Special needs. Down syndrome. Cerebral palsy. Spina bifida. Hydrocephaly. Some of the most anxiety-inducing words in all of adoption. Still, that’s where our family landed after considering all the different adoption options open to us. After all, when expecting our third child, markers for chromosomal disorders, specifically Down syndrome, were found on ultrasounds.
Scott and I stared down a list, marking ‘yes’ and ‘no’ to special needs we felt we could bring into our home and family. Wheelchairs? Not with all the stairs we had in our home. Hard of hearing? Is that really a special need? Marking off the logistical limitations we had was much easier than each of the items we hadn’t considered even being a special need.
Because we felt most prepared through our daughter’s markers to meet the needs of a child with Down syndrome, Scott and I began the process of adopting a waiting child. After asking for more information on Viktorya, we received a file detailing her history. Four pages of medical and social history, rather transparent and thorough, including vaccine records and any hospital visits, along with school information. We took the document to our children’s pediatrician, who was more than happy to look over the report. None of the information was terrifying, so we moved ahead.

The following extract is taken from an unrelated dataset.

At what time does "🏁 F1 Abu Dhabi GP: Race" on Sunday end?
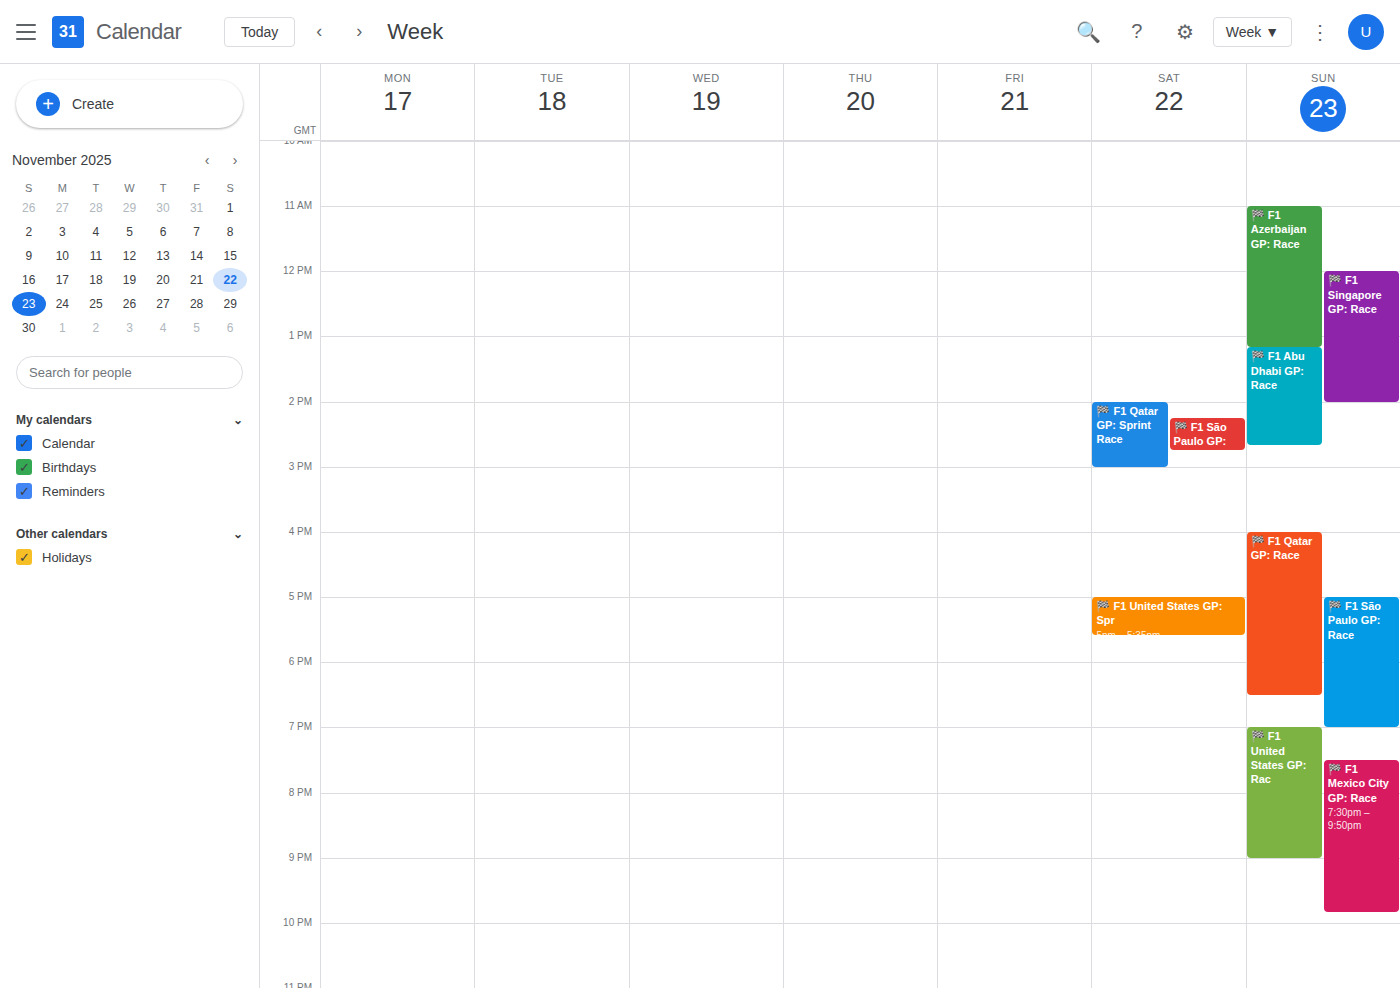
2:40 PM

When we asked for Denny’s file a few months later, while his report contained only his diagnosis of Down syndrome, reading the three-page report felt like a hit to my gut. Signs of institutionalization, apathetic, no possibilities to create social communications. Still, Scott and I knew he was ours, so we brought his file to the doctor, decided we’d meet Denny where he was, and continued.
Just before traveling to meet Viktorya, we heard from our agency that she’d been diagnosed with Type 1 Diabetes. We panicked! Not because we were scared of parenting a child with diabetes, though it is a tremendous responsibility, but because it wasn’t on the list of special needs we’d consider and we didn’t know how that list would impact our adoption process.

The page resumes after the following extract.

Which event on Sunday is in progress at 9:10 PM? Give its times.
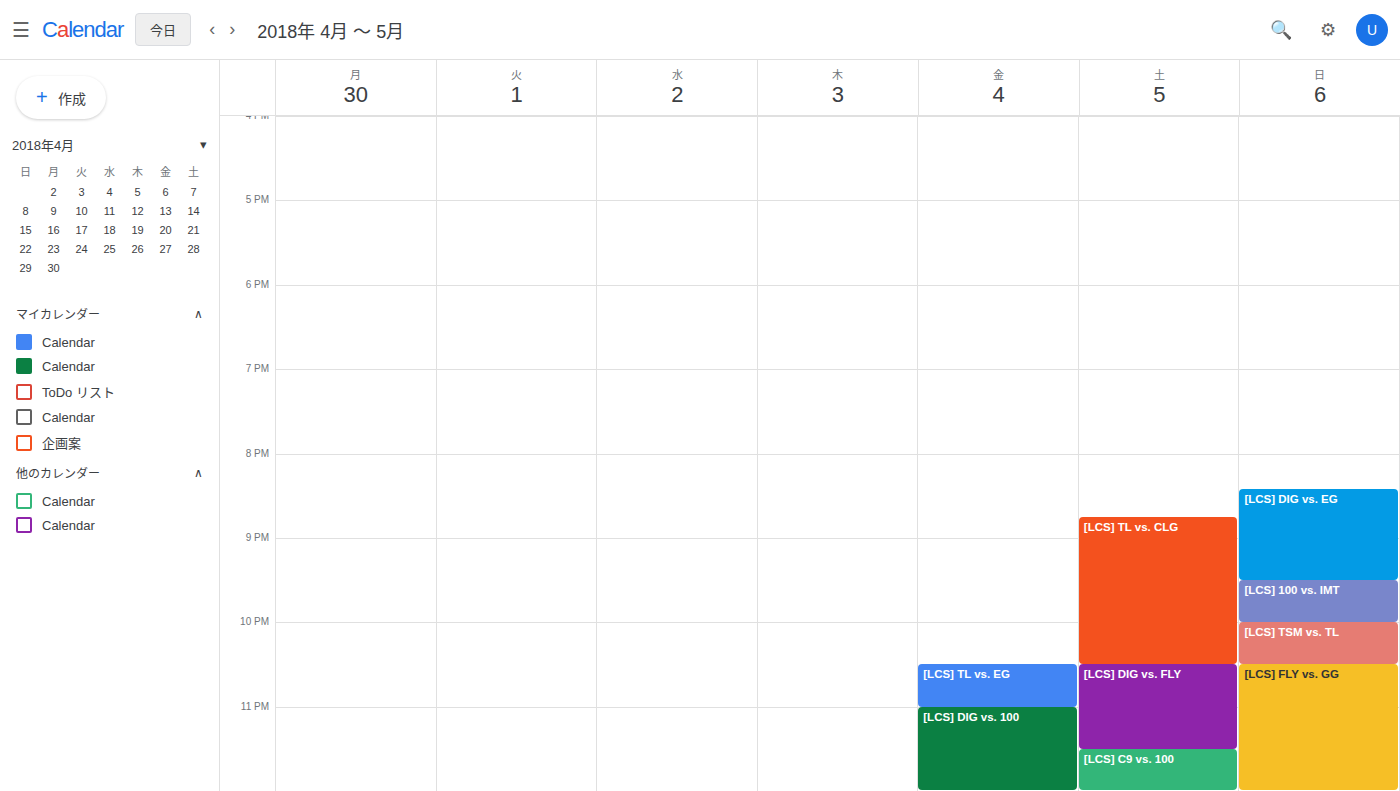
"[LCS] DIG vs. EG", 8:25 PM to 9:30 PM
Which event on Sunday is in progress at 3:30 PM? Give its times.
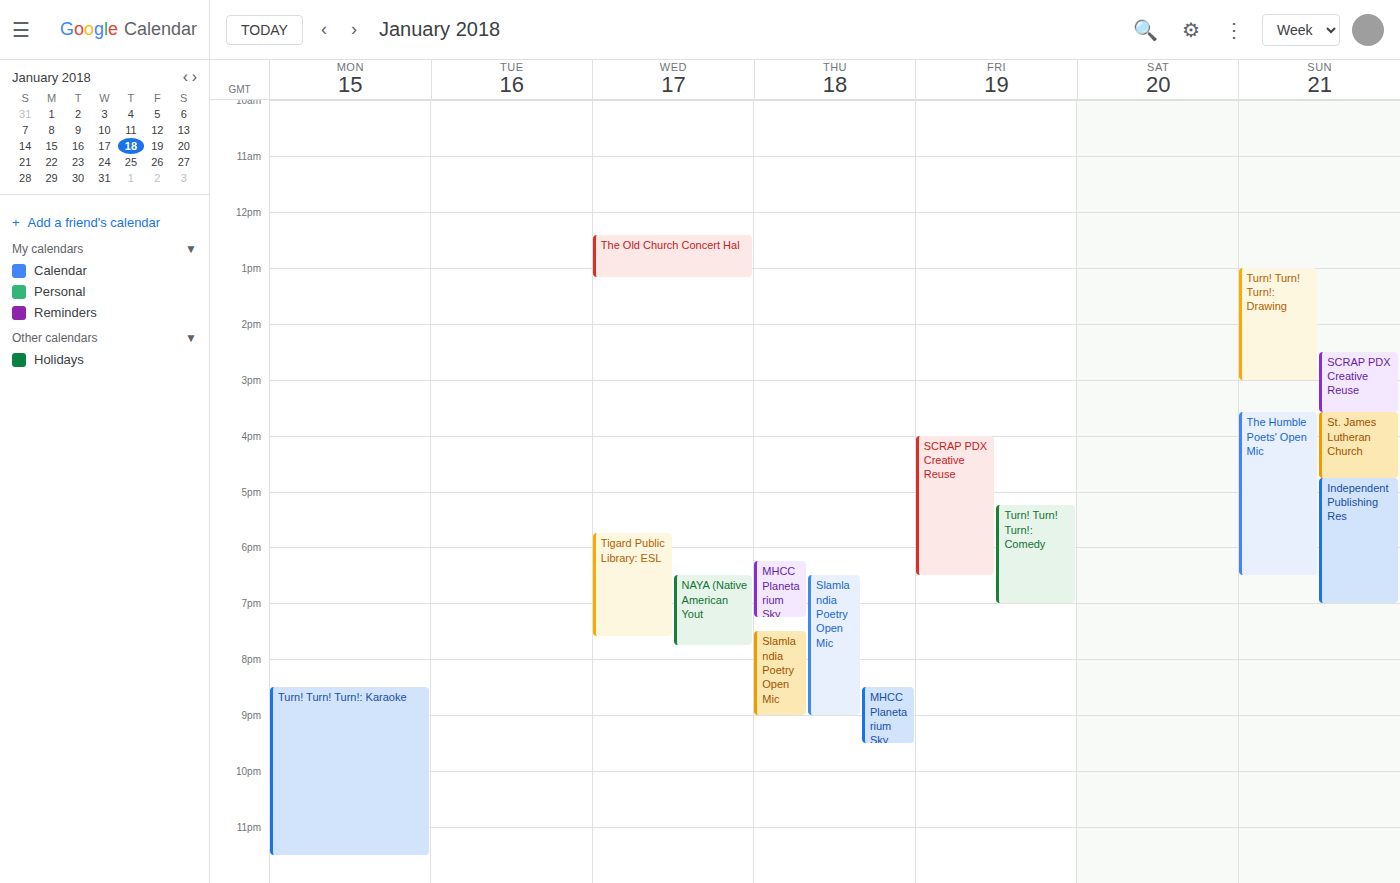
"SCRAP PDX Creative Reuse", 2:30 PM to 3:35 PM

Two years later, when we began Stella’s adoption, her report was seven pages long. Five pages of it terrified us (kidney disorder?!) and two pages of updates from her foster family, written in a much more relaxed style than most reports, reassured us.
What those lists and reports often fail to convey to prospective adoptive parents is that these children, our children, are people. Individual people with bright personalities and strong opinions and their own sense of self. Reading over the four-page report after bringing Viktorya home, I asked my husband, “How in the world did we miss ‘sometimes tends to become irritable and capricious?’” Along with that capriciousness, she’s a girl who loves her Mama and runs to the front door to hug her Daddy when he comes home from work. She’s a budding artist whose flower drawings pile up on my desk while she ‘works’ next to me.
Reading through Denny’s report, the writer completely underestimated what he was capable of accomplishing with the support of a family. They didn’t consider how incredible therapy services and quality medical care could change a scared and withdrawn little guy into a boy who communicates by any means he can to have his needs and wants met. His ‘can’t walk, can’t talk’ became the foundation from which he launched to begin to reach his full potential.
Stella was fortunate to have a foster mother who was also a social worker, and the love her foster mother felt shone through the report update. Her potential was recognized and her achievements were celebrated. We have to remember that medical reports certainly have their place in helping us navigate our children’s needs once they’re home in their families, but they’re only part of who these children are. I hope you’ll work to discover the rest. They’re worth it!
By Chandres Pickett
Chandres Pickett lives in Virginia with her husband, Scott, and five beautiful children, three of whom were adopted from Bulgaria through Bulgaria’s Waiting Child program.